One Sunday morning, after quite an emotional night, I made a snap decision to end the relationship at that moment. My desire to have children and my fear about how I would end up hating the man I loved over time became too much. I decided to leave. He understood. There were a lot of tears. Many days, I almost went back, but I didn’t. I thought I would look into having a baby alone. I had lots of tests, and I was lucky that at 35, I had a good ovarian reserve. I decided to give it a year and see if I met anyone. If not, I would go it alone. To be honest, at 35, wanting to meet a single man who was of a similar age who didn’t already have children but wanted them seemed a long shot.

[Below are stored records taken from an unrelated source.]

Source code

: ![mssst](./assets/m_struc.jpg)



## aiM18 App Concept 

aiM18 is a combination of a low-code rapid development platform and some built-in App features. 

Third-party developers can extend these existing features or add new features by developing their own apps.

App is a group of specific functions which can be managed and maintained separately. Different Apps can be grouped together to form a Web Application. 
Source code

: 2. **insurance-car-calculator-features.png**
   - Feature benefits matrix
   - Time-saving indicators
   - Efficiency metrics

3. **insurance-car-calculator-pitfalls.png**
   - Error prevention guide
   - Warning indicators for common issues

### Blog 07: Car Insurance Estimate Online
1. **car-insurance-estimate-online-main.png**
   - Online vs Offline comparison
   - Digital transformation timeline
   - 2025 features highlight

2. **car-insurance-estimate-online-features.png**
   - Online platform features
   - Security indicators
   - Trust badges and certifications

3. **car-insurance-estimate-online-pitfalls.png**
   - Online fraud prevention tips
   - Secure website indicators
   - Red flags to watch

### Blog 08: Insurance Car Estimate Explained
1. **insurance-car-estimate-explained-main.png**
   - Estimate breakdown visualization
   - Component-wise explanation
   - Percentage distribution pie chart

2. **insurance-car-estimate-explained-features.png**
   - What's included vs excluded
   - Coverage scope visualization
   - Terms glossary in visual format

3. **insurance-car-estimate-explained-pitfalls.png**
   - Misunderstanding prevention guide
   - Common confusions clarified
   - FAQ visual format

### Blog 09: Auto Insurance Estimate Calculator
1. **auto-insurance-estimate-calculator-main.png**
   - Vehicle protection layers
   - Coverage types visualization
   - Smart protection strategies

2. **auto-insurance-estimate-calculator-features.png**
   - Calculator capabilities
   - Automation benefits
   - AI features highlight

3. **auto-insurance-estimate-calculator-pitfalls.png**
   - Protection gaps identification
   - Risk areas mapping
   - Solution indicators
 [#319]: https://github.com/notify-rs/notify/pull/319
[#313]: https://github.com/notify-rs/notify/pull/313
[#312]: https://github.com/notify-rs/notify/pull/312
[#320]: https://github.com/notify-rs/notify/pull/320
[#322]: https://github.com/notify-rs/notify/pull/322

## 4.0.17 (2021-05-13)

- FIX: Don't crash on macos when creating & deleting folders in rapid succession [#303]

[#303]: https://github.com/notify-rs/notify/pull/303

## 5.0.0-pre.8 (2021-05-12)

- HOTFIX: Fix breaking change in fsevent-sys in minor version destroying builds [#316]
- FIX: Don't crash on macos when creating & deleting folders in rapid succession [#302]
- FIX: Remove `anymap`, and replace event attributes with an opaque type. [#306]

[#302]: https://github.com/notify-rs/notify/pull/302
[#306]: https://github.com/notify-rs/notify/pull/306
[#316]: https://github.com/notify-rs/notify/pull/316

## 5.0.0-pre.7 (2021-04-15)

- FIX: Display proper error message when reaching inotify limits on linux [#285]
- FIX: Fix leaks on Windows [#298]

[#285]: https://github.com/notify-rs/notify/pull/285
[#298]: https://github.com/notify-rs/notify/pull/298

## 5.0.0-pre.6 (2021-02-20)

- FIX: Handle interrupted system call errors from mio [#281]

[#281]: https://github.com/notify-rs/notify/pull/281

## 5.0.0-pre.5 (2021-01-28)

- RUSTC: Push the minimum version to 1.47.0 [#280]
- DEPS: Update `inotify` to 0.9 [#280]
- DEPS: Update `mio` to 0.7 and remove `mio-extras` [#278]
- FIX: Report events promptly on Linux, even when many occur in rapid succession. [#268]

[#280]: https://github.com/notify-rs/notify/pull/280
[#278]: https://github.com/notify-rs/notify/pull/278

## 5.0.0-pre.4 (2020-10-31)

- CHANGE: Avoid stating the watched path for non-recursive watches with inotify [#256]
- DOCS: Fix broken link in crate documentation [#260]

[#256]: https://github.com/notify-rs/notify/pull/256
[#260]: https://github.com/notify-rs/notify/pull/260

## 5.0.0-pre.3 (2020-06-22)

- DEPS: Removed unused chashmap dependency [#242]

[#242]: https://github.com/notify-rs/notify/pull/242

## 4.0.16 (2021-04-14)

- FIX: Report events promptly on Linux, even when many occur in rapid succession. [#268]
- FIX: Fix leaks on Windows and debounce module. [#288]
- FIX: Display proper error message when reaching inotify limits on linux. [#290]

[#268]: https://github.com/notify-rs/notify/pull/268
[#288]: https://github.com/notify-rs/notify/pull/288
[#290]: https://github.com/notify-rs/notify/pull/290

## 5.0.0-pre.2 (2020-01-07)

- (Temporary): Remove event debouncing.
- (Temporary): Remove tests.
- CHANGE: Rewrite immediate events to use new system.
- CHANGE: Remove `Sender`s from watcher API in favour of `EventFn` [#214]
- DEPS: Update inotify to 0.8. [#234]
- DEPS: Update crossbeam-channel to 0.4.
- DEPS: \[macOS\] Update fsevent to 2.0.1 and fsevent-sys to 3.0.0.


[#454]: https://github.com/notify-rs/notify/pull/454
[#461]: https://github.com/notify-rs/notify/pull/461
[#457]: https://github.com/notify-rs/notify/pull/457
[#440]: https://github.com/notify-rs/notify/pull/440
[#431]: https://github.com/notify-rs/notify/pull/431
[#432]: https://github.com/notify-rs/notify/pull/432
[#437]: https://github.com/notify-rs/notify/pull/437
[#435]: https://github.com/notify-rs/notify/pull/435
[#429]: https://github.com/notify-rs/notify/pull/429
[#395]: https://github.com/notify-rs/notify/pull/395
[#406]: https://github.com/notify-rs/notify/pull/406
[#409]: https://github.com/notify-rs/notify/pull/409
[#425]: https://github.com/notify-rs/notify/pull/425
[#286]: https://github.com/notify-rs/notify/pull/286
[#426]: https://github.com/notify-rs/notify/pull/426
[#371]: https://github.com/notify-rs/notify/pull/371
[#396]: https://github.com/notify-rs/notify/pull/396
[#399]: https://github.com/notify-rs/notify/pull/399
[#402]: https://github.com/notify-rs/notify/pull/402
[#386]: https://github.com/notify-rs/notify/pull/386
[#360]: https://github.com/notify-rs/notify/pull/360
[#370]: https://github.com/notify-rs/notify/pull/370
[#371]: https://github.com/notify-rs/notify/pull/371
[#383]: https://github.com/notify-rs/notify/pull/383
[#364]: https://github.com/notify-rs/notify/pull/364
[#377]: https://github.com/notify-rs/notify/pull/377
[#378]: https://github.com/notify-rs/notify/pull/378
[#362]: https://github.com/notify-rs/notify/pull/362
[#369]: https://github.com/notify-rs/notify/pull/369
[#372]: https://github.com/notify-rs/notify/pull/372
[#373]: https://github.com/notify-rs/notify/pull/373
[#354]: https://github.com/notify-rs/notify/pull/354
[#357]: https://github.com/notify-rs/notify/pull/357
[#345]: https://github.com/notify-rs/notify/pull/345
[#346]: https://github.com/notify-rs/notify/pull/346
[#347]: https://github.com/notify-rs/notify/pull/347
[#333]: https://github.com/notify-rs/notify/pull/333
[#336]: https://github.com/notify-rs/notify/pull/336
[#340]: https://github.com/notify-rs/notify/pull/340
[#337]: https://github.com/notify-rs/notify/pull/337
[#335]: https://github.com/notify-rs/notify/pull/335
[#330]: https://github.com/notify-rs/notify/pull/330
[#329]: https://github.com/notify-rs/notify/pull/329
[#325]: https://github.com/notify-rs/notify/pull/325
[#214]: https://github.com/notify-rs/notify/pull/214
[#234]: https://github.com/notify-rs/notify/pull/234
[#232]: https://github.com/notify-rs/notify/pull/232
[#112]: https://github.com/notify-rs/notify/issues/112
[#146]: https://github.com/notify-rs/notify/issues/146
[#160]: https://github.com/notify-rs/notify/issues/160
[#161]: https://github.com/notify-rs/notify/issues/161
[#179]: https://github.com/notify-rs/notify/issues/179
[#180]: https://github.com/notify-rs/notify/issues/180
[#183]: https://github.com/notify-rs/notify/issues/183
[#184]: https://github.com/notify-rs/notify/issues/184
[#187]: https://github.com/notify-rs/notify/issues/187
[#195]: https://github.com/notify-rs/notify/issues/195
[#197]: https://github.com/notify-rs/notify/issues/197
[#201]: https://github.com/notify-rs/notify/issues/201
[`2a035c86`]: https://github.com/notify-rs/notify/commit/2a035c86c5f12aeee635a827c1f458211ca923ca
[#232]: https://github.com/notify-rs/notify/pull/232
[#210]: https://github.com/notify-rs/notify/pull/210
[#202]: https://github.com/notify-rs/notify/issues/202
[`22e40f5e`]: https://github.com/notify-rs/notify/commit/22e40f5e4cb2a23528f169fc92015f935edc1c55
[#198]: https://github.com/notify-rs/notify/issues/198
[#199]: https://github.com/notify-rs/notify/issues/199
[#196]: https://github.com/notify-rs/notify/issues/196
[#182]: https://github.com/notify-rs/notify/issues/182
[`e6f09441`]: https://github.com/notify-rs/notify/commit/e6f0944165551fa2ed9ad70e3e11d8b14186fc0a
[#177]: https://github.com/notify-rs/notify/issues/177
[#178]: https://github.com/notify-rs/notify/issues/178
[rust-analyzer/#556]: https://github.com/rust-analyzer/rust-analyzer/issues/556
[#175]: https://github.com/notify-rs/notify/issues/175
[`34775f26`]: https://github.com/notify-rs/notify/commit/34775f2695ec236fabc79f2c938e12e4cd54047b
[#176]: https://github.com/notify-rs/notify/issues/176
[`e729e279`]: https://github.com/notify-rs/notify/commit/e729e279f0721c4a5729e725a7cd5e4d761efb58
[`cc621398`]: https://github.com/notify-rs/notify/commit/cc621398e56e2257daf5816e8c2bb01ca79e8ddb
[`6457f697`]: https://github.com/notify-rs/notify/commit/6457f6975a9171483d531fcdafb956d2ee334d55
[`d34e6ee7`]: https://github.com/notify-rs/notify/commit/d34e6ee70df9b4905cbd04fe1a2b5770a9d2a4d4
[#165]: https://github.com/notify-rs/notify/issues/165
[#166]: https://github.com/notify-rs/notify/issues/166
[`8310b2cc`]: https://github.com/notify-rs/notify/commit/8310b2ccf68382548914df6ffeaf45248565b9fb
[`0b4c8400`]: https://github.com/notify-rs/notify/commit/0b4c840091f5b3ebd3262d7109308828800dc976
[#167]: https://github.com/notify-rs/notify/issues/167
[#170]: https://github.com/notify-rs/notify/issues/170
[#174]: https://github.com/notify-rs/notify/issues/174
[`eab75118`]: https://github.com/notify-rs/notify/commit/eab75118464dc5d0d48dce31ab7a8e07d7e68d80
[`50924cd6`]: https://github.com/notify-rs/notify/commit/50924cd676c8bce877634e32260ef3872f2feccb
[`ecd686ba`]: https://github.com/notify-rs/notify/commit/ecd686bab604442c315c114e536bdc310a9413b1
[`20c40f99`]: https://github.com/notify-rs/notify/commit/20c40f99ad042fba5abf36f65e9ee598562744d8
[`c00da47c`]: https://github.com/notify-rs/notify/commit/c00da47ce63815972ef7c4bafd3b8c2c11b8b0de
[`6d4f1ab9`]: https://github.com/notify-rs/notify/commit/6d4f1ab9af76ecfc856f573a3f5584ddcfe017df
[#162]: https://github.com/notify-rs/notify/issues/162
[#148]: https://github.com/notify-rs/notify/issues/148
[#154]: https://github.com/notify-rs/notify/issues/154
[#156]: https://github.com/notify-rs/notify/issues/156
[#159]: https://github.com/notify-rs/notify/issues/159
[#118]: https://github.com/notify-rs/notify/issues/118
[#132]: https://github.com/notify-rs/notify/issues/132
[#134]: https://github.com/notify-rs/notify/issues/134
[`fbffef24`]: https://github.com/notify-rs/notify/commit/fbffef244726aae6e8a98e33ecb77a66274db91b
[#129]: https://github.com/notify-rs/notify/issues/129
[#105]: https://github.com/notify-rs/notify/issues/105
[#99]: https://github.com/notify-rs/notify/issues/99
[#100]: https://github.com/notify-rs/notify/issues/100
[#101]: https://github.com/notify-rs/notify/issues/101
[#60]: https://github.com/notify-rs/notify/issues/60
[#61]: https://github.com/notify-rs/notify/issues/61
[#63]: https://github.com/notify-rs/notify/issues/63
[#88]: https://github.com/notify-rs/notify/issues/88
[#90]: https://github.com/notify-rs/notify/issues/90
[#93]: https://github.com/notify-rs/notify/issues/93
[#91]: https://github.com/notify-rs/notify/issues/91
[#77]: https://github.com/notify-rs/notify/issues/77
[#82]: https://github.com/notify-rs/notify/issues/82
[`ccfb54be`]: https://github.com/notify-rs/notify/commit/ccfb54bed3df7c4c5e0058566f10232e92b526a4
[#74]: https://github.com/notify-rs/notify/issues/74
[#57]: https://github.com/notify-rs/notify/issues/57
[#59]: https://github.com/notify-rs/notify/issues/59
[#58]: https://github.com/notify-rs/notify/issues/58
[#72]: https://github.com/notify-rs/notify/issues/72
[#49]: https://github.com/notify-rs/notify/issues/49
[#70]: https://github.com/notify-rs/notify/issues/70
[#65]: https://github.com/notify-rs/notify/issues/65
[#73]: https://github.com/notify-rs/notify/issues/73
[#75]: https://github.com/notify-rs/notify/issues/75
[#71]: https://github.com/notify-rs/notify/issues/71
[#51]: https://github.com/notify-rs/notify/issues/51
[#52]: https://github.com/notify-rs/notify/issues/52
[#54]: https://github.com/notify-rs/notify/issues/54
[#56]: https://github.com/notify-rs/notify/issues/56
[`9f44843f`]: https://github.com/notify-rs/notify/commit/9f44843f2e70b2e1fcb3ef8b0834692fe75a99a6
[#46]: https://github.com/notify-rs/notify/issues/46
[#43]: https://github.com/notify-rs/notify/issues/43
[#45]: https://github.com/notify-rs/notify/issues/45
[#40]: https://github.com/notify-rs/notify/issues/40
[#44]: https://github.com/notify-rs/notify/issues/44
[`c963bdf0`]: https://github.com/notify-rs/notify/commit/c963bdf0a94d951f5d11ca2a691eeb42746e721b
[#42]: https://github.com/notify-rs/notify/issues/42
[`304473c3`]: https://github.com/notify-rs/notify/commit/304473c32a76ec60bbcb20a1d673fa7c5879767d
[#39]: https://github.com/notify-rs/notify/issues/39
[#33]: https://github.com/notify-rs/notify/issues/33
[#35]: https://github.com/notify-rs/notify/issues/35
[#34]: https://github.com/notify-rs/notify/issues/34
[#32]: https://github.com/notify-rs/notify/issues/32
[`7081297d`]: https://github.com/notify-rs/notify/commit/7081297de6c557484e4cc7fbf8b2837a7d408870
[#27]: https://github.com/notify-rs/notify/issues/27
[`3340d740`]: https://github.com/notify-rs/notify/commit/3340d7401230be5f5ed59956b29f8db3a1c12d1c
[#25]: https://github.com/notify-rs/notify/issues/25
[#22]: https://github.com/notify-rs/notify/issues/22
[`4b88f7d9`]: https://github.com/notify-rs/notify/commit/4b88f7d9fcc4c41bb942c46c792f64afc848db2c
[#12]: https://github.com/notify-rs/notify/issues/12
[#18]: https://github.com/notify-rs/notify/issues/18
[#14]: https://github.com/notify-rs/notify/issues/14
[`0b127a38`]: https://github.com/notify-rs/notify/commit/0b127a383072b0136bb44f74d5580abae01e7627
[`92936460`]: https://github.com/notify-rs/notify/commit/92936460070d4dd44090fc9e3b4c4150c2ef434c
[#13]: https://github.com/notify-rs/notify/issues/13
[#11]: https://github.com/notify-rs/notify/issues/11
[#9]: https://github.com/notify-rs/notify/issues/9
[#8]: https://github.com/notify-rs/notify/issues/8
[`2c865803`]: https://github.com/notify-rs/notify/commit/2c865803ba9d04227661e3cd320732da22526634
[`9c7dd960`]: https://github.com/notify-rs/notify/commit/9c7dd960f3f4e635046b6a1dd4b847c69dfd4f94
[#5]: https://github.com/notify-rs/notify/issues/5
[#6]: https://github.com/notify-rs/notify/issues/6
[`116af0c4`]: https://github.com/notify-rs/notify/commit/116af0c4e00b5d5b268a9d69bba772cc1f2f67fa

Six months later, I happened to meet a lovely man. He was 36, single, no children, but he mentioned on our first date how much he regretted not having children. Eight months later, he proposed. Two months after that, we decided that as I was now 36 we should consider stopping birth control. A few months after that, I was pregnant. I honestly could not believe it. I spoke to my previous partner to let him know (he was now in a new relationship with someone who did not want children.) He was so happy for me, and said he felt a weight lifted off his shoulders, which was amazing.

In January of this year, I gave birth to my son. He is nearly six months old, and he is so perfect. I look at him every day and can’t quite believe that after all the years of agonizing, I finally have him. Admittedly, motherhood is a lot harder than I thought it would be. I struggled after a very traumatic labor and then dealing with a young baby and the COVID-19 lockdown has not been easy, but everything I went through was worth it for him.

I wondered if my story might help others who are struggling with the stay or go question.  I am not suggesting go is always the right answer, as I think for many people it isn’t, but for me it was.–Victoria

In a followup email, she added:

You reach a point where all of your friends are having kids, pregnant women or people with babies seem to be everywhere and I could hardly stand to look at them. I used to constantly imagine being pregnant, holding my baby etc. It became too much for me, and honestly I think the guilt became too much for him. We are both happier apart, I think, although I will always love him dearly.

We are undecided about another child at the moment after such a traumatic labor and being on the older side. Certainly not until next year if we do decide to but I won’t feel too bad if we don’t or can’t.

Good story, isn’t it? I welcome your comments.